Sale a nove il numero delle vittime italiane legate all’infezione da West Nile Virus dall’inizio dell’anno. L’ultimo decesso, un 76enne in dialisi, si è registrato ieri in Campania, portando a cinque le fatalità in quella regione. Il bilancio complessivo vede ora un decesso in Piemonte, tre nel Lazio e cinque in Campania. Ma è davvero il momento di preoccuparsi per un’epidemia?
Nessun aumento dei casi, ma cambiamento geografico
Secondo l’infettivologo Matteo Bassetti, primario dell’IRCCS Ospedale Policlinico San Martino di Genova, non sembra esserci un aumento dei casi rispetto agli anni precedenti.

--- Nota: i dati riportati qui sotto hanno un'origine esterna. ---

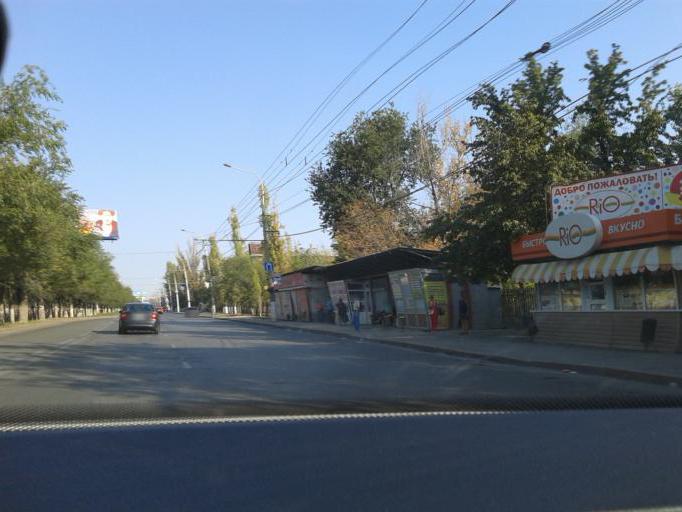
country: RU
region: Volgograd
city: Volgograd
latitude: 48.7358
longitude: 44.4944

La differenza sostanziale, sottolinea l’esperto, risiede nella distribuzione geografica, con un coinvolgimento più marcato di regioni come il Lazio e la Campania rispetto al passato.
“Evitiamo l’allarmismo e cerchiamo di dare indicazioni molto precise ai cittadini”, raccomanda Bassetti, mirando a prevenire un’inutile congestione dei pronto soccorso, già sotto pressione durante la stagione estiva.
Quando rivolgersi al medico: i sintomi da non sottovalutare
Bassetti è categorico: non bisogna correre al pronto soccorso semplicemente per la febbre. “Assolutamente no, non è così, non facciamo questo errore”, ammonisce via social.
Allora, quando è necessario rivolgersi a una struttura sanitaria? L’esperto chiarisce: se si è stati punti da zanzare in una delle zone endemiche per il virus West Nile nel nostro Paese, e solo se la febbre è accompagnata da sintomi neurologici.
Questi sintomi includono:
- Mal di testa persistente
- Rigidità nucale
- Confusione mentale
- Paralisi dei nervi facciali
- Tremori
“Se ci sono dei sintomi neurologici che si associano alla febbre, si può andare in ospedale per farsi visitare e diagnosticare”, spiega Bassetti. “Negli altri casi”, rassicura l’infettivologo, “non ha nessun senso andare in ospedale e intasare i pronto soccorso”.
La prevenzione, attraverso l’uso di repellenti e l’eliminazione dei ristagni d’acqua, rimane la migliore difesa contro la puntura di zanzare portatrici del virus.